Sudah Meninggal, 6 Almarhum Laskar FPI Ditetapkan Sebagai Tersangka
Pxhere
Nasional
Bentrok Polisi-FPI

Badan Reserse Kriminal (Bareskrim) Polri menetapkan enam orang anggota Laskar Front Pembela Islam (FPI) yang tewas dalam bentrokan dengan polisi di tol Jakarta-Cikampek sebagai tersangka.

WowKeren - Badan Reserse Kriminal (Bareskrim) Polri menetapkan enam orang Laskar Front Pembela Islam (FPI) yang terlibat dalam bentrok dengan polisi di tol Jakarta-Cikampek pada Desember tahun lalu sebagai tersangka. Keenam orang tersangka tewas ditembak polisi dalam bentrok tersebut.

Penetapan tersangka itu karena keenamnya diduga menyerang anggota kepolisian. "Sudah ditetapkan tersangka, kan itu juga tentu harus diuji makanya kami ada kirim ke Jaksa biar Jaksa teliti," kata Direktur Tindak Pidana Umum (Dirtidum) Bareskrim Polri, Brigadir Jenderal Andi Rian Djajadi, Rabu (3/3).

Meski begitu, Andi mengatakan bahwa penyematan status itu nantinya bakal dikaji lebih lanjut oleh Jaksa Penuntut Umum (JPU). Pasalnya, enam tersangka itu telah meninggal dalam insiden berdarah tersangka.

Polisi sendiri masih melanjutkan pengusutan kasus itu selama proses penyidikan. Namun, kasus tersebut dapat dihentikan apabila jaksa berpendapat lain.

"Ke depannya berkas akan dilimpahkan ke Jaksa. (Penghentian kasus) itu kan bisa dipenyidikan bisa dipenuntutan," ujarnya. "Kami sudah berkoordinasi dengan Jaksa."


Namun, keputusan polisi yang menetapkan orang yang telah meninggal sebagai tersangka menuai kritikan. Menurut tim kuasa hukum FPI, Aziz Yanuar menilai penetapan tersangka terhadap orang yang telah meninggal tersebut sebagai tindakan zalim aparat kepolisian.

"Zalim sezalim-zalimnya lah," kata Aziz. "Tapi ya jangan bodoh-bodoh banget gitu lho."

Menurutnya, penetapan status tersangka itu bertentangan dengan Kitab Undang-undang Hukum Pidana (KUHP). Selain itu, aparat penegak hukum dinilai sudah bertindak sewenang-wenang mempermainkan hukum. "Sewenang-wenang, sebab Pasal 77 KUHP menyatakan kewenangan menuntut pidana hapus, jika tertuduh meninggal dunia," ungkapnya.

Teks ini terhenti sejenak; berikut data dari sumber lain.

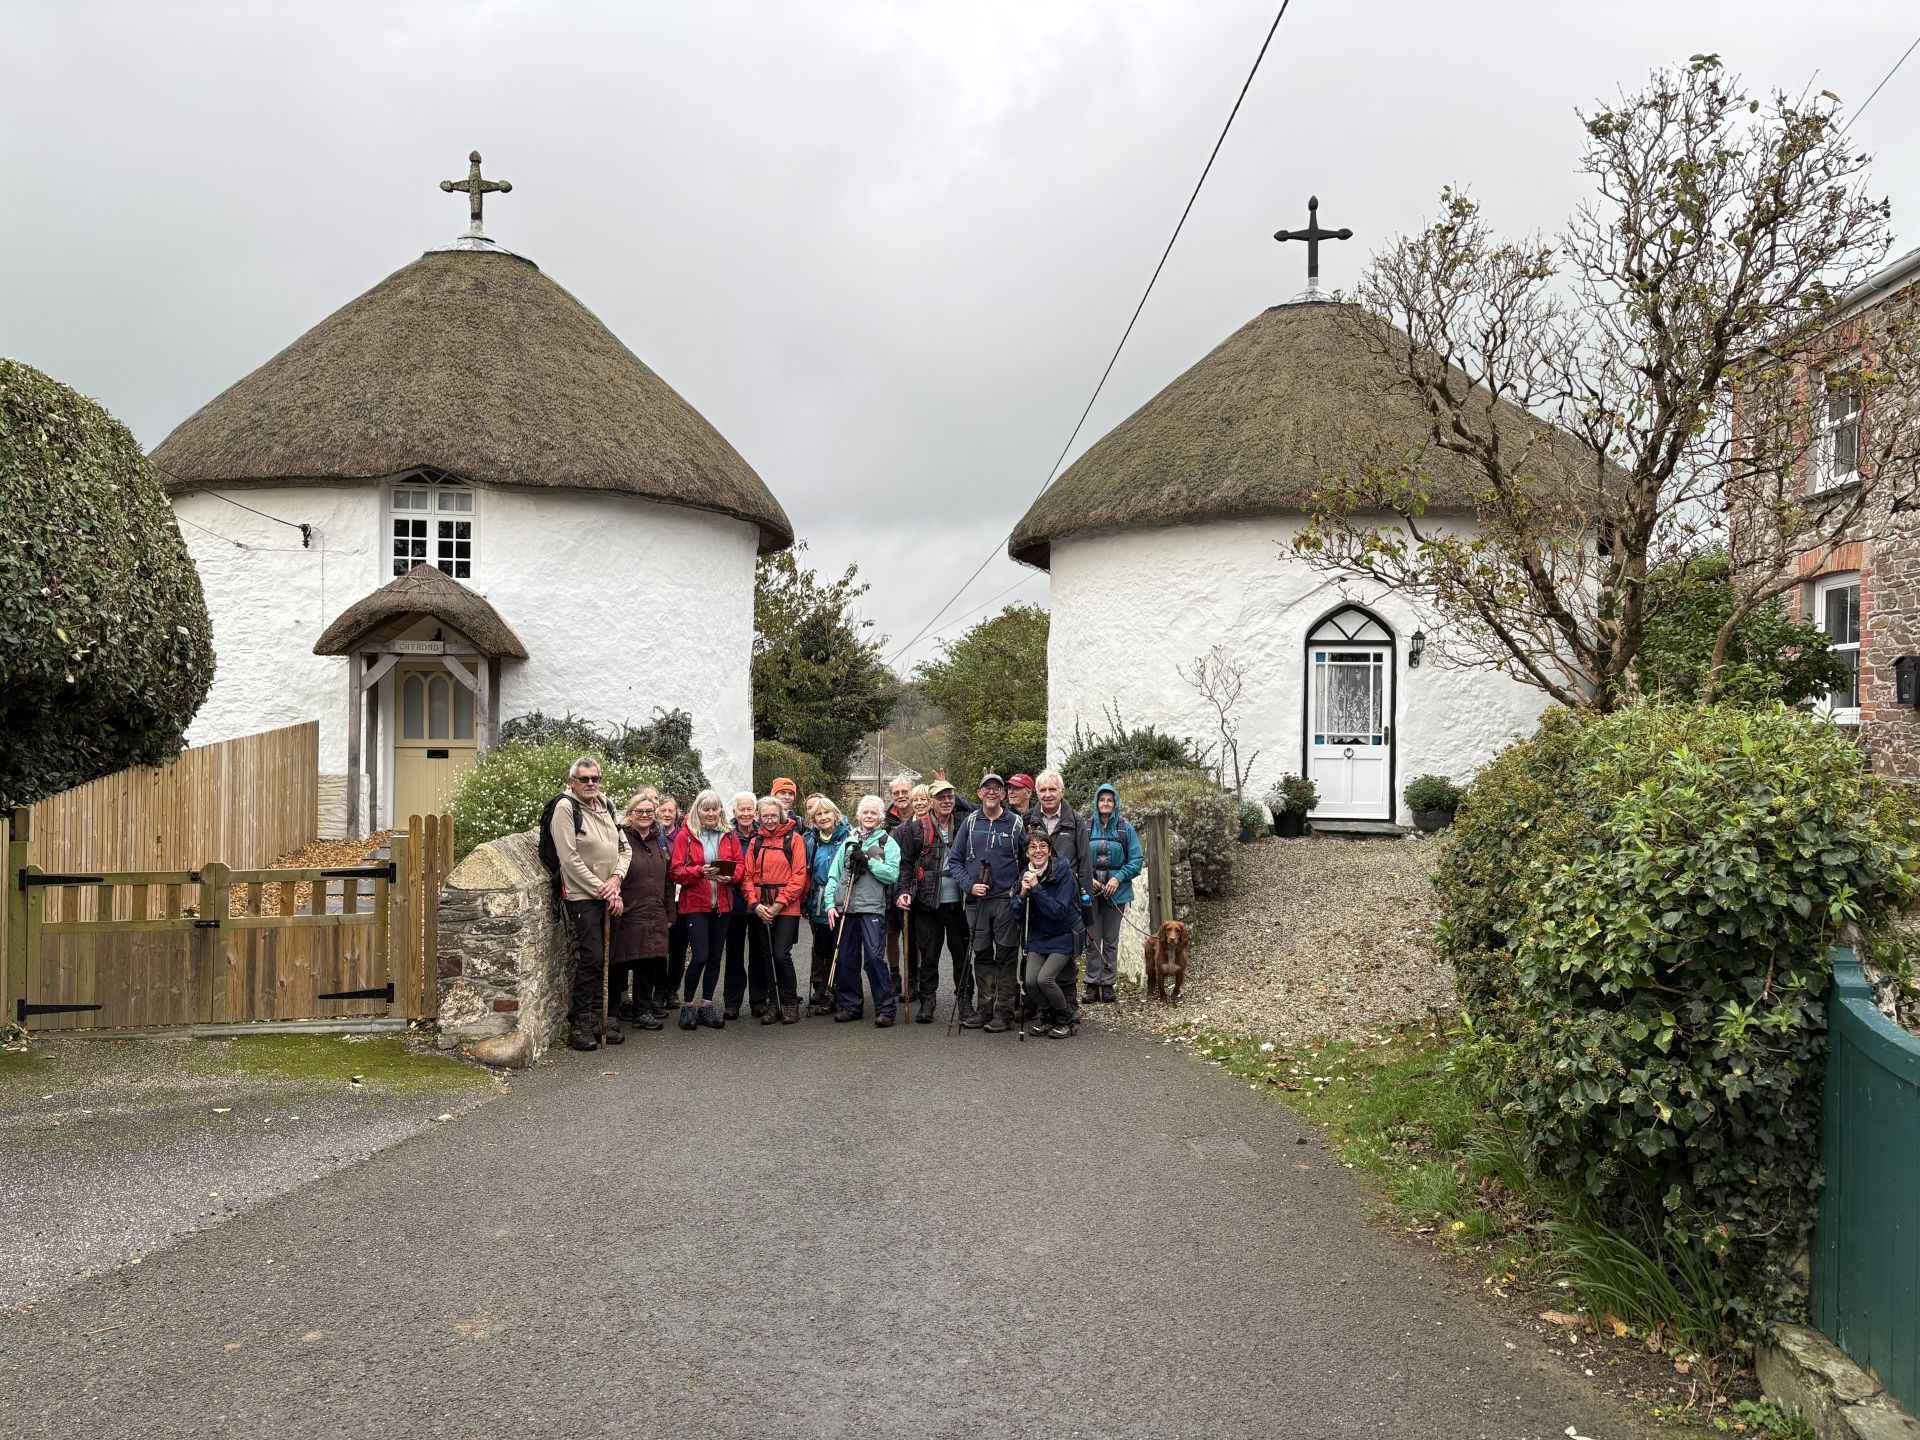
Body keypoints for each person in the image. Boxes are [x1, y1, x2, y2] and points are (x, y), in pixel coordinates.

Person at [550, 756, 631, 1052]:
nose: (591, 784)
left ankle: (601, 1016)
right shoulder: (565, 808)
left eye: (595, 778)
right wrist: (603, 889)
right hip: (583, 896)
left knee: (608, 956)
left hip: (610, 891)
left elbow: (625, 849)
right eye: (584, 779)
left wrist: (617, 879)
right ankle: (580, 1023)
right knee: (593, 956)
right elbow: (569, 859)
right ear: (572, 782)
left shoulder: (606, 804)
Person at [947, 771, 1026, 1033]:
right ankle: (984, 1009)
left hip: (1004, 902)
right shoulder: (970, 823)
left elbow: (1026, 863)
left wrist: (1016, 890)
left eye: (997, 789)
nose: (991, 793)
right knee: (981, 955)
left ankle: (1004, 1013)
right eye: (986, 788)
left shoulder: (1015, 824)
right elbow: (955, 861)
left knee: (1005, 955)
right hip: (977, 902)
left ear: (1003, 794)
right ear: (979, 793)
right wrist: (969, 886)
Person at [894, 778, 970, 1024]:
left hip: (960, 902)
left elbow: (984, 806)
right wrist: (902, 891)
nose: (947, 801)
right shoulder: (916, 828)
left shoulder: (966, 823)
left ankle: (965, 999)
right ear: (931, 801)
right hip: (927, 902)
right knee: (928, 955)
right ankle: (928, 1000)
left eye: (950, 797)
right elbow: (906, 864)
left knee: (962, 954)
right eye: (941, 797)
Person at [824, 795, 902, 1026]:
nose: (869, 816)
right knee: (846, 958)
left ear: (879, 817)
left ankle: (886, 1008)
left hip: (871, 908)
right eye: (865, 813)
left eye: (874, 813)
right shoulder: (848, 842)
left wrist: (869, 861)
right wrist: (830, 904)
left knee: (875, 958)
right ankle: (850, 1005)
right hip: (846, 907)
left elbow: (891, 874)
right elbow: (833, 875)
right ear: (859, 815)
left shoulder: (888, 843)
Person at [670, 789, 744, 1030]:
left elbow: (741, 866)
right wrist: (700, 871)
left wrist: (730, 878)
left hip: (722, 904)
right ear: (697, 811)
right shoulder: (686, 836)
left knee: (714, 957)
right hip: (696, 905)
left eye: (715, 809)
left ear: (720, 811)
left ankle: (707, 1005)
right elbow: (676, 872)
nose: (711, 813)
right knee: (700, 956)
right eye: (706, 809)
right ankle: (688, 1005)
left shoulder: (729, 835)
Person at [1029, 769, 1093, 1018]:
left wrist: (1086, 908)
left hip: (1067, 899)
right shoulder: (1028, 820)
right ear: (1037, 794)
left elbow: (1085, 865)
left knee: (1065, 965)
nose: (1047, 795)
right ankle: (1047, 1013)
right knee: (1039, 962)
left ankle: (1069, 1012)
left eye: (1052, 790)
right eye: (1043, 790)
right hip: (1037, 900)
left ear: (1062, 792)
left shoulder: (1075, 821)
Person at [741, 794, 808, 1025]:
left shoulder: (795, 839)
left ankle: (789, 1002)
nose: (769, 820)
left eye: (773, 815)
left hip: (786, 907)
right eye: (765, 816)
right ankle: (773, 1003)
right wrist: (755, 904)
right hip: (761, 907)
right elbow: (747, 877)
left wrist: (779, 903)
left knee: (781, 954)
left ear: (781, 816)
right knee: (766, 955)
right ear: (759, 817)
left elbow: (799, 876)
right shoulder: (755, 842)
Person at [613, 792, 674, 1032]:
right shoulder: (621, 839)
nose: (646, 816)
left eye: (650, 812)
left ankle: (643, 1011)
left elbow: (667, 879)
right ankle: (613, 1013)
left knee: (648, 963)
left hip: (654, 911)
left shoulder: (658, 840)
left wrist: (670, 911)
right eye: (640, 812)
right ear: (630, 814)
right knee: (619, 963)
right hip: (627, 910)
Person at [1017, 830, 1081, 1038]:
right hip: (1040, 935)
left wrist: (1036, 889)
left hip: (1064, 933)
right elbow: (1017, 914)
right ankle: (1047, 1018)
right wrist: (1021, 896)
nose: (1038, 851)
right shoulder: (1025, 874)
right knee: (1030, 981)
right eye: (1033, 847)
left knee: (1045, 979)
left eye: (1043, 846)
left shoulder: (1065, 874)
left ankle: (1067, 1019)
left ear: (1050, 850)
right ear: (1027, 853)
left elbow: (1057, 912)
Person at [1085, 782, 1145, 1004]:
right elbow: (1078, 860)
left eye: (1110, 800)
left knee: (1110, 940)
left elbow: (1137, 860)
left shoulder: (1124, 828)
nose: (1106, 803)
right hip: (1091, 894)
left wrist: (1117, 878)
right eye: (1102, 800)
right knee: (1092, 939)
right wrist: (1087, 879)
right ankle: (1091, 983)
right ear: (1096, 802)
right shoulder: (1086, 827)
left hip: (1116, 895)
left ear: (1115, 803)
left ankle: (1107, 984)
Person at [803, 797, 850, 1014]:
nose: (823, 818)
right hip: (819, 901)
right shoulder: (810, 841)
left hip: (844, 899)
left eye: (826, 813)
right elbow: (806, 872)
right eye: (818, 815)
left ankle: (840, 991)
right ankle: (821, 989)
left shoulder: (849, 837)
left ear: (835, 814)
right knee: (821, 946)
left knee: (841, 947)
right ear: (813, 819)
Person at [654, 794, 688, 1015]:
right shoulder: (652, 835)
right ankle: (658, 992)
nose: (667, 814)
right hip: (657, 899)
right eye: (663, 810)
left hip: (681, 897)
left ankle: (672, 990)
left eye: (671, 811)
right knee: (659, 948)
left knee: (679, 947)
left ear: (677, 814)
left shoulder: (684, 837)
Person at [883, 773, 916, 1002]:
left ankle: (915, 980)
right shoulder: (886, 822)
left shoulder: (922, 817)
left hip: (915, 884)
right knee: (891, 933)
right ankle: (895, 976)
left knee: (914, 936)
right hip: (890, 885)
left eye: (905, 792)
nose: (901, 796)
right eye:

Aziz menyebutkan bahwa orang yang sudah meninggal tak bisa ditetapkan sebagai tersangka dalam ilmu hukum. "Orang mati ditetapkan sebagai tersangka, kan luar biasa bodoh itu. Sama sekali tidak ada ilmu hukum," tegasnya.

Seperti yang telah diketahui, 6 anggota Laskar FPI tewas dalam bentrok dengan kepolisian di Tol Jakarta-Cikampek KM 50 pada 7 Desember 2020. Mereka tewas dengan sejumlah luka tembak.

Komnas HAM pun ikut turun tangan dalam mengusut kasus tersebut, Mereka menyampaikan sejumlah temuan, salah satunya soal kepemilikan senjata api oleh anggota laskar FPI. Mereka juga menyebutkan bahwa bentrokan itu tak akan terjadi apabila anggota laskar tak menunggu kedatangan polisi.